In 2020, the number of preventable deaths from bicycle transportation incidents in the U.S. rose by 16 percent, according to the National Safety Council (NSC). Over the past 10 years, they’ve increased by 44 percent.

Bicycle-related deaths peak in the summer months and remain high through October. To help keep you and your family safe, we have some helpful tips below.

Who’s At Risk?

The main reason for the increase in bike accidents is the increased number of bicyclists on the road. But there are other risk factors as well. These include:

  • Age: Bicycle death rates are highest in adults between the ages of 55-69. Adolescents, teens, and young adults have the highest rate of bicycle-related injuries treated in emergency departments.
  • Sex: Male bicyclists have death rates 6 times higher and injury rates 5 times higher than females.
  • Traffic: Most cycling accidents occur in urban areas, with 64 percent of deaths occurring away from intersections and 27 percent at intersections. The National Highway Traffic Safety Administration (NHTSA) reports that 78 percent of cyclists who died in traffic crashes in 2019 were in urban areas.
  • Alcohol: Alcohol involvement—either for the motor vehicle driver involved or the killed cyclist—was reported in 34 percent (over one-third) of all fatal bicyclist crashes in 2019.

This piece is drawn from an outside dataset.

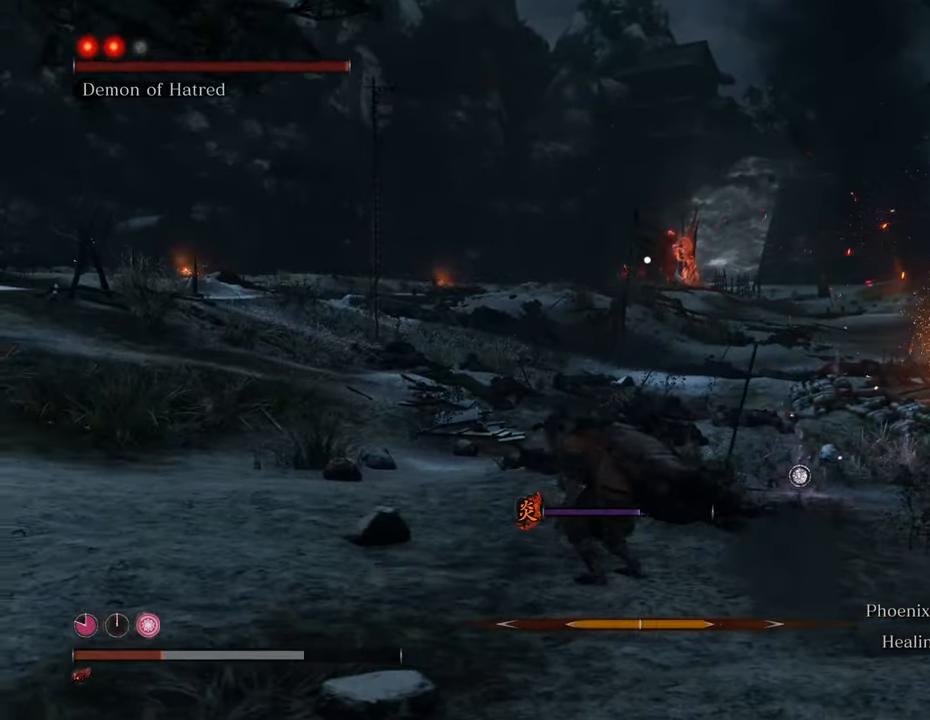
{"keys": ["a"], "mouse": [], "events": [[466, "s", "up"]]}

How Much Does a Bicycle Accident Cost?

The Centers for Disease Control and Prevention (CDC) states that the costs of bicycle injuries and deaths from crashes typically exceed $23 billion in the U.S. each year. These costs include spending on health care and lost work productivity, as well as estimated costs for lost quality of life and lives lost.

According to a 2017 study, not only has the number of people killed in bike crashes increased but so has the cost of each crash. The higher cost per accident is mainly driven by larger numbers of riders over the age of 45 and more street and highway crashes that may involve cars.

Safety Tips When Riding Your Bicycle

Considering the research and statistics, it’s essential to take the necessary steps to promote safety for yourself and others on the road.

  • Invest in the appropriate safety gear: A helmet is critical. It can significantly reduce the risk of head and brain injuries in a crash. It’s also best to wear visible clothing with light-reflecting additions.
  • Make your bike more visible:  Active lighting and reflectors are a must on today’s bikes.
  • Use a bicycle that fits you: Select the appropriate size for your height, and adjust the seat so your fully extended leg has a slight bend.
  • Regularly maintain your bike: Having something go wrong with your bike can increase the risk of an accident. Check it over regularly to keep it in good order, or have your bike shop do it. Critical parts include the handlebars, wheels, and brakes.
  • Ride wisely: Follow the rules of the road and take extra caution and driveways and intersections.
  • Stay alert: Avoid wearing headphones while riding—they can hinder your ability to hear traffic.